— start Source document —
Tofu products, specifically fried tofu, are widely used as cooking ingredients and as side accompaniments. While fried tofu can be bland in flavour on their own, its main contribution is texture and especially with tofu puffs, the ability to soak up the flavour of whatever they are cooked in. Fried tofu products are found as a versatile component ingredient for dishes like stir fried noodles, rojak (fruit and vegetable salad), noodle soups, and stews. A popular way of serving fried tofu on its own is a salad with bean sprouts, shredded cucumber and spring onions, covered in a thick sweet and spicy dressing and dusted with roasted ground peanuts. Fried tofu may also be stuffed with a mixture of ground meat or shredded vegetables.

Dried seafood products contribute a savoury depth of flavour to some Malaysian dishes. Small dried anchovies, known as ikan bilis, are very popular. It acquires a very crispy texture when deep-fried, and is served as an accompaniments or prepared as a sambal relish in this capacity. Ikan bilis is also boiled to make fish stock; in fact, instant ikan bilis stock granules are a popular seasoning in modern kitchens. Dried shrimp and salted dried fish are also used in various ways.

Other essential seasoning and garnishes include tamarind (Malay: asam jawa), specifically the paste-like pulp extracted from the fruit pod which contributes a tart flavour to many dishes. Candlenuts (Malay: buah keras) are similar in appearance to macadamia nuts, being round, cream coloured and have a high oil content. Candlenuts are normally ground to thicken sauces. Lup cheong is a type of dried Chinese sausage made from pork meat and spices. Mainly used by the Malaysian Chinese community, these sweet sausages are usually sliced very thinly and added for additional flavour and texture. Recent studied have shown that there are 62 commonly consumed Malaysian foods that include biogenic amines.
— end Source document —
* _Given request 1_
Render the clock listing below as a numbered list, dropping any blank lines and leaving the pictures out.
— start Input for this task —
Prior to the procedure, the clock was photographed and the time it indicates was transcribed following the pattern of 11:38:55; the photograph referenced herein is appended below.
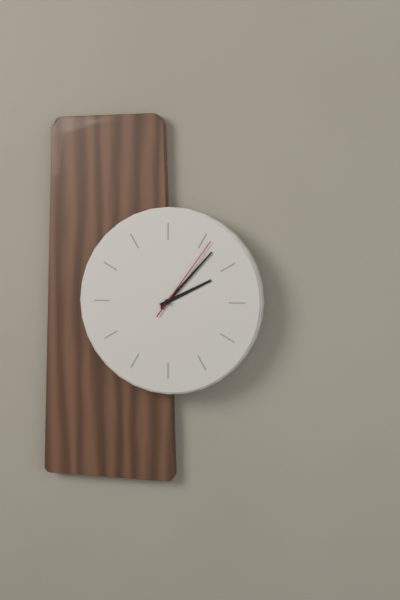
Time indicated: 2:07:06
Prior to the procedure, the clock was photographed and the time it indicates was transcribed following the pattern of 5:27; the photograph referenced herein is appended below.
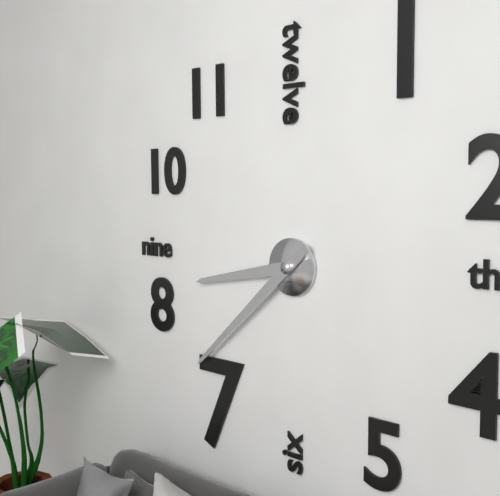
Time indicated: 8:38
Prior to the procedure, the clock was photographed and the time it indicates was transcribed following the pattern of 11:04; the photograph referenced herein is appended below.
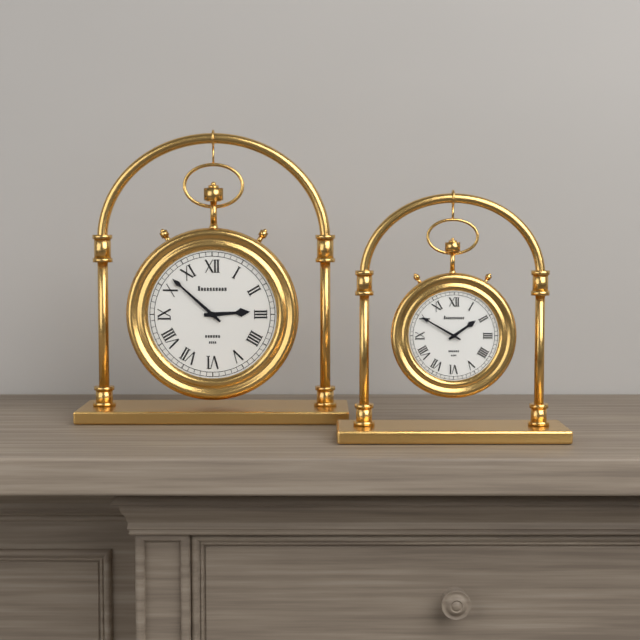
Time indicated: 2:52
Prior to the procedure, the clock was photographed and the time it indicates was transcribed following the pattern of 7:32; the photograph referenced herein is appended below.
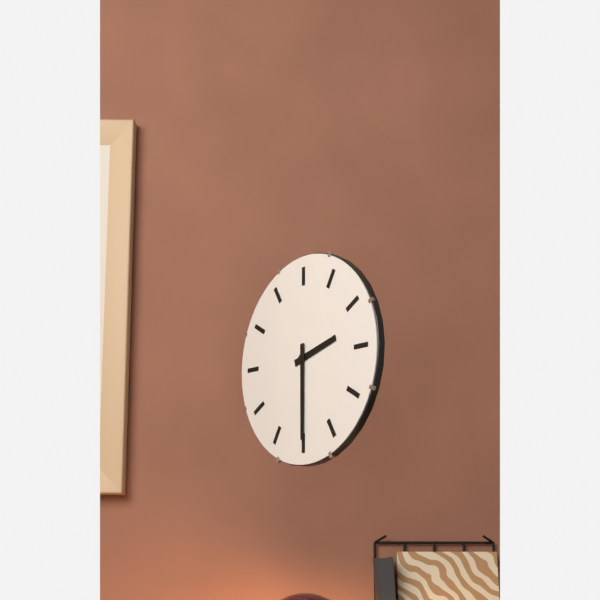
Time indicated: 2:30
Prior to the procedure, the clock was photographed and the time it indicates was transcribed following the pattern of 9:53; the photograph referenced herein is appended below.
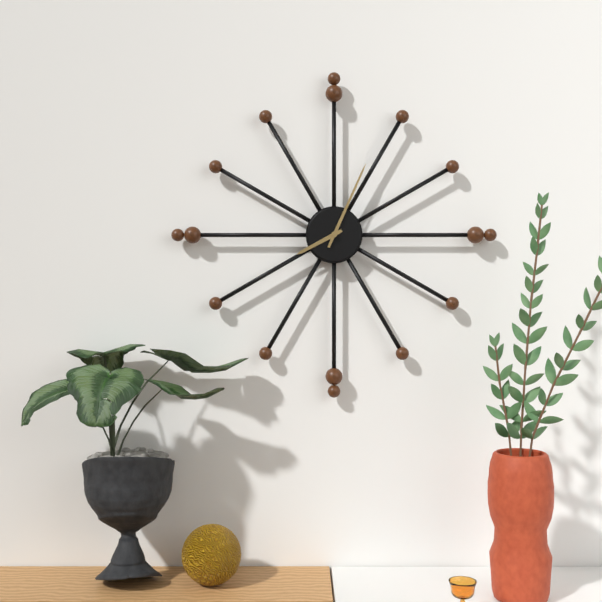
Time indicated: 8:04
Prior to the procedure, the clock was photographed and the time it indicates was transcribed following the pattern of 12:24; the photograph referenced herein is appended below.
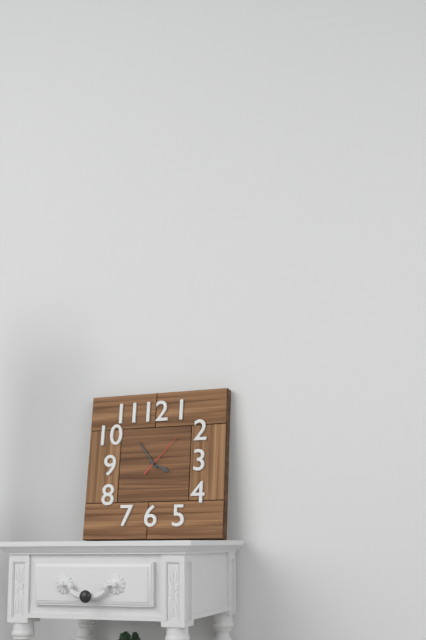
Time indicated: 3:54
— end Input for this task —
* _Given request 2_
Copy word for word the part of the passage on Malaysian cooking ingredients that opens with the words containing "Dried seafood products" and closes with "in various ways.".

* _Correct answer 1_
1. Prior to the procedure, the clock was photographed and the time it indicates was transcribed following the pattern of 11:38:55; the photograph referenced herein is appended below.
2. Time indicated: 2:07:06
3. Prior to the procedure, the clock was photographed and the time it indicates was transcribed following the pattern of 5:27; the photograph referenced herein is appended below.
4. Time indicated: 8:38
5. Prior to the procedure, the clock was photographed and the time it indicates was transcribed following the pattern of 11:04; the photograph referenced herein is appended below.
6. Time indicated: 2:52
7. Prior to the procedure, the clock was photographed and the time it indicates was transcribed following the pattern of 7:32; the photograph referenced herein is appended below.
8. Time indicated: 2:30
9. Prior to the procedure, the clock was photographed and the time it indicates was transcribed following the pattern of 9:53; the photograph referenced herein is appended below.
10. Time indicated: 8:04
11. Prior to the procedure, the clock was photographed and the time it indicates was transcribed following the pattern of 12:24; the photograph referenced herein is appended below.
12. Time indicated: 3:54

* _Correct answer 2_
Dried seafood products contribute a savoury depth of flavour to some Malaysian dishes. Small dried anchovies, known as ikan bilis, are very popular. It acquires a very crispy texture when deep-fried, and is served as an accompaniments or prepared as a sambal relish in this capacity. Ikan bilis is also boiled to make fish stock; in fact, instant ikan bilis stock granules are a popular seasoning in modern kitchens. Dried shrimp and salted dried fish are also used in various ways.